Warmun Art Centre, 20th Anniversary Celebrations, 2018
The Western terms 'Dreaming' or 'Dreamtime' refer to the diverse spiritual beliefs, cultural knowledge and creation stories of many Aboriginal and Torres Straite Islander peoples. However these Western terms are problematic, because they oversimplify the complex worldviews of culturally distinct groups within Indigenous Australia.
In Aboriginal culture, the Dreamtime is the period in which life was created and Dreaming is the stories and beliefs used to explain how life came to be.
In the Dreamtime, the natural world of animals, trees, plants, hills, rocks, waterholes, rivers is created by spiritual ancestors. The Dreaming is the stories of this creation and form the basis of Aboriginal lore and culture, and are often at the heart of the work of Aboriginal artists.
The Dreaming explains why a rock is in a certain place or a particular shape, why the echidna has spikes, why the moon returns full every month, how kangaroos got their tails.
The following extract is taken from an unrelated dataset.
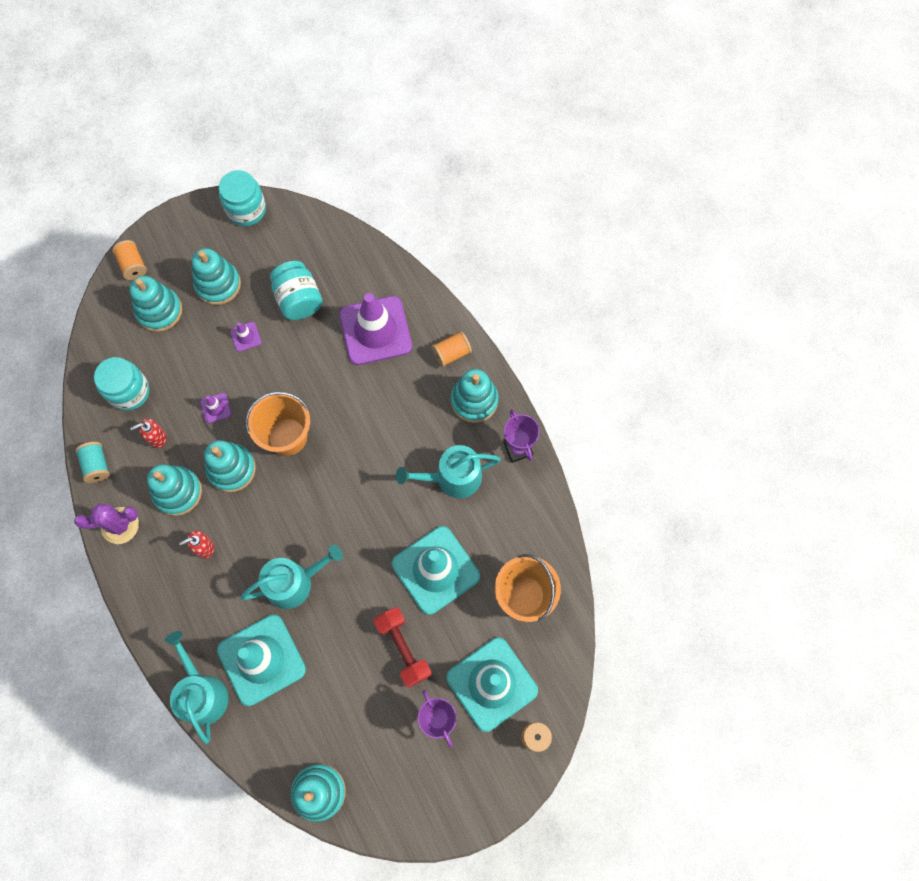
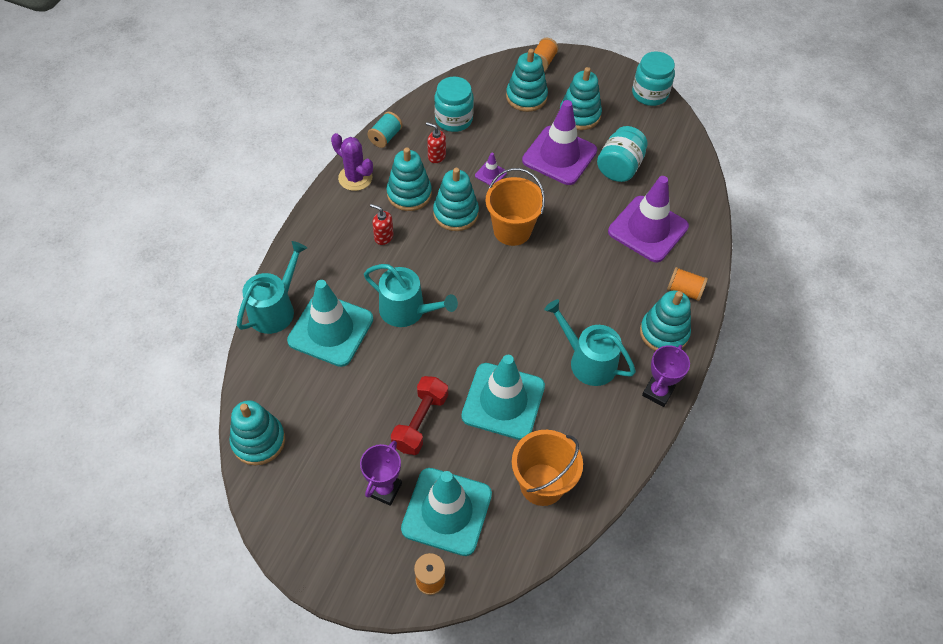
camera: 50 degrees right, 15 degrees down
purple traffic cone [230,322,261,352] -> purple traffic cone [522,100,597,185], size x2.43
The Dreaming also sets out the expectations of Aboriginal culture. Dreaming stories explain beliefs, such as not to hurt animals; who to marry and bear children with (according to the Aboriginal skin system), who to talk and not talk to, how to show respect in another's Country, how to welcome strangers to your own Country and much more.
The Dreaming has different names in different Aboriginal languages, such as Ngarranggarni, Tjukula and Jukurrpas, but always sets out how Aboriginal people should behave. Its stories are the cultural rules and obligations to live by. Dreaming is not static or linear. It is the past, but it is also the present and the future, constantly evolving to explain events and changes, such as floods, storms and both negative and positive occurrences in people's lives.